- _Given data_:
....

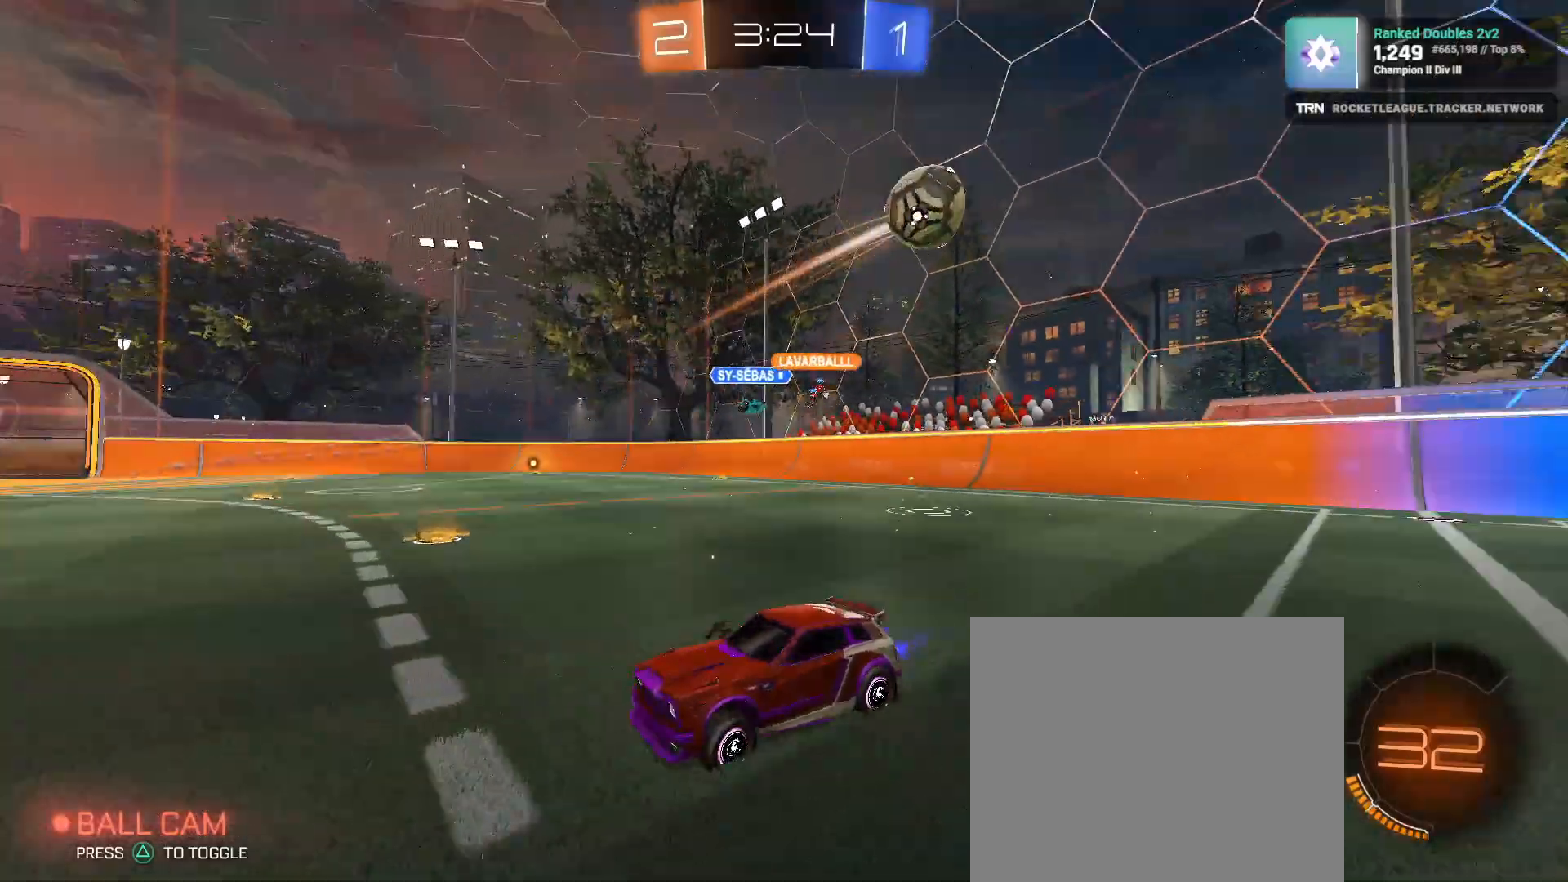
{"buttons": ["R2"], "left_stick": "center", "right_stick": "center", "events": [[50, "left_stick", "center"], [200, "left_stick", "left"], [250, "L1", "down"], [383, "L1", "up"], [467, "left_stick", "center"]]}
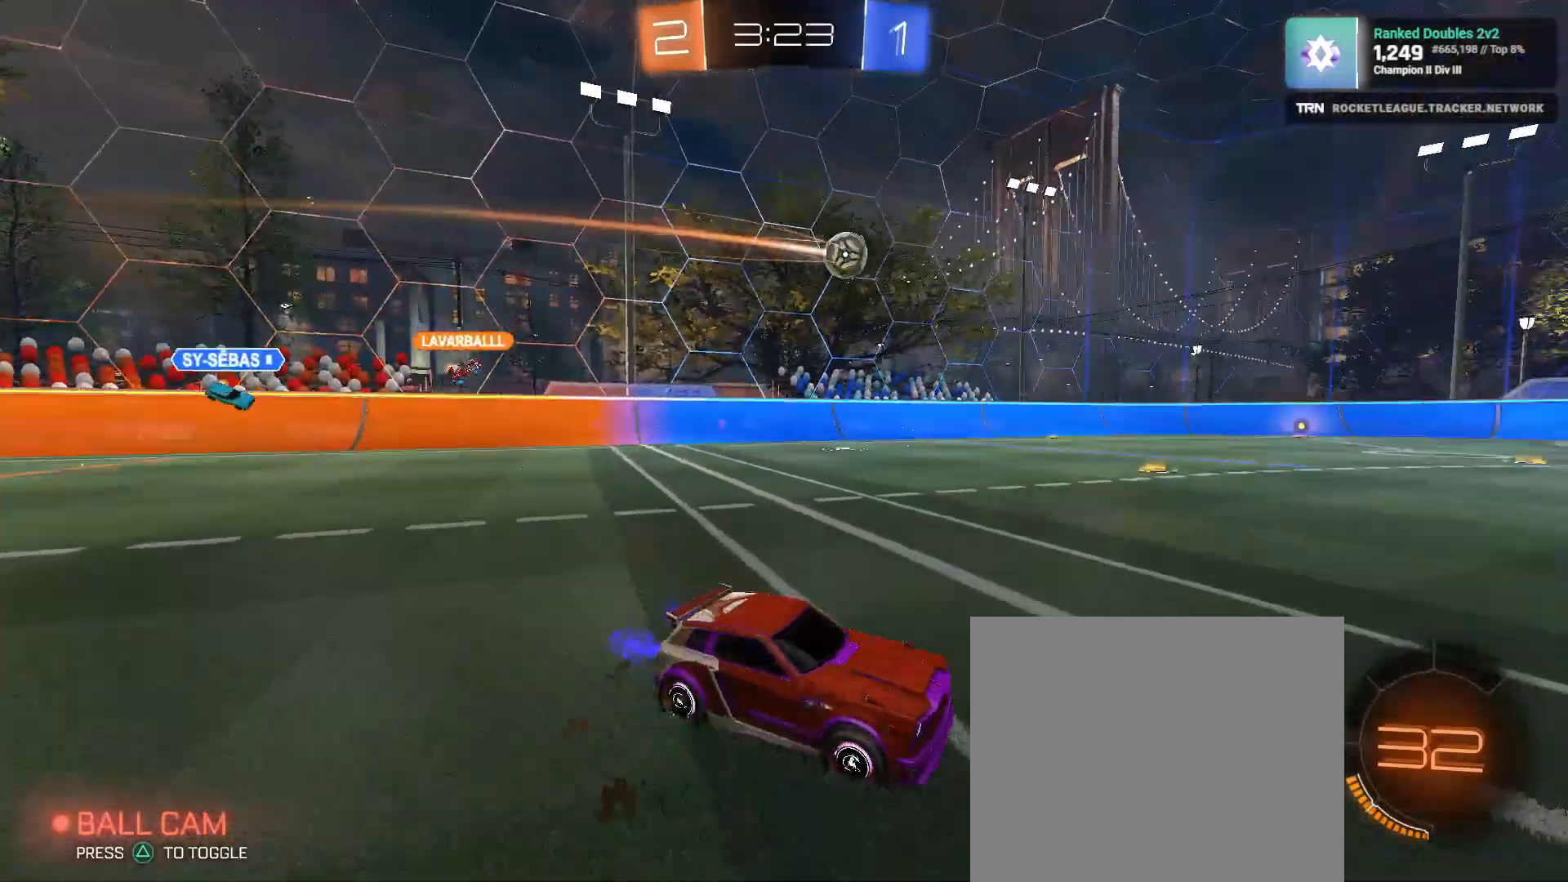
{"buttons": ["R2"], "left_stick": "right", "right_stick": "center", "events": [[33, "left_stick", "left"], [383, "left_stick", "right"]]}
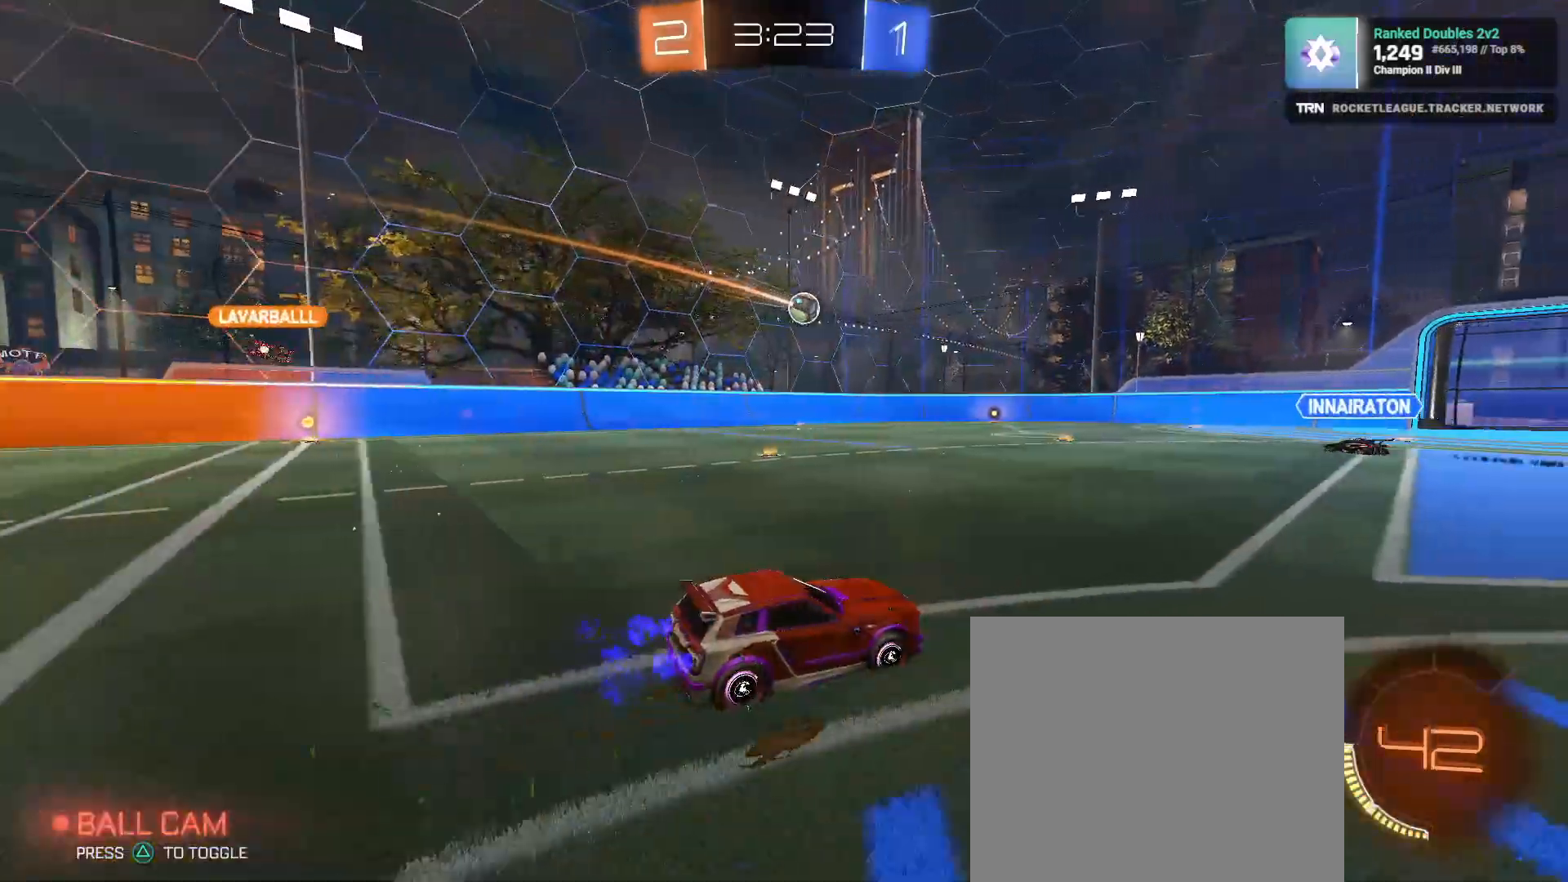
{"buttons": [], "left_stick": "left", "right_stick": "center", "events": [[100, "left_stick", "center"], [150, "left_stick", "left"], [267, "left_stick", "center"], [317, "L2", "down"], [333, "R2", "up"], [350, "left_stick", "left"], [467, "L2", "up"]]}
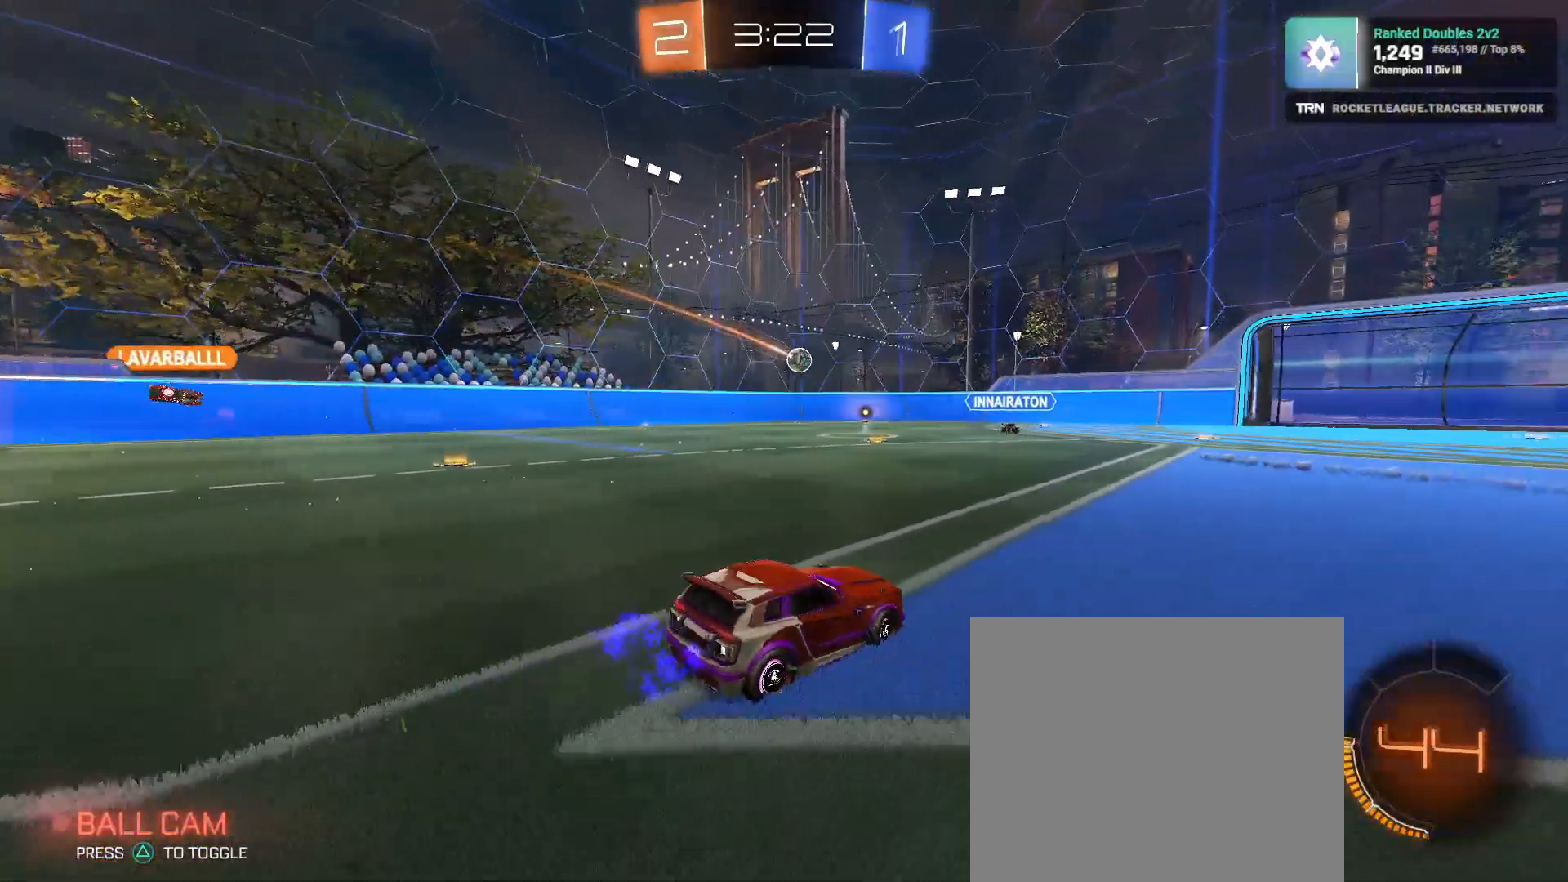
{"buttons": ["R2"], "left_stick": "center", "right_stick": "center", "events": [[83, "R2", "down"], [83, "left_stick", "center"], [183, "left_stick", "right"], [317, "left_stick", "center"]]}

....

- _Your objective_: This exercise asks for the data above to be given again exactly, without pictures.

- _Output_:
{"buttons": ["R2"], "left_stick": "center", "right_stick": "center", "events": [[50, "left_stick", "center"], [200, "left_stick", "left"], [250, "L1", "down"], [383, "L1", "up"], [467, "left_stick", "center"]]}
{"buttons": ["R2"], "left_stick": "right", "right_stick": "center", "events": [[33, "left_stick", "left"], [383, "left_stick", "right"]]}
{"buttons": [], "left_stick": "left", "right_stick": "center", "events": [[100, "left_stick", "center"], [150, "left_stick", "left"], [267, "left_stick", "center"], [317, "L2", "down"], [333, "R2", "up"], [350, "left_stick", "left"], [467, "L2", "up"]]}
{"buttons": ["R2"], "left_stick": "center", "right_stick": "center", "events": [[83, "R2", "down"], [83, "left_stick", "center"], [183, "left_stick", "right"], [317, "left_stick", "center"]]}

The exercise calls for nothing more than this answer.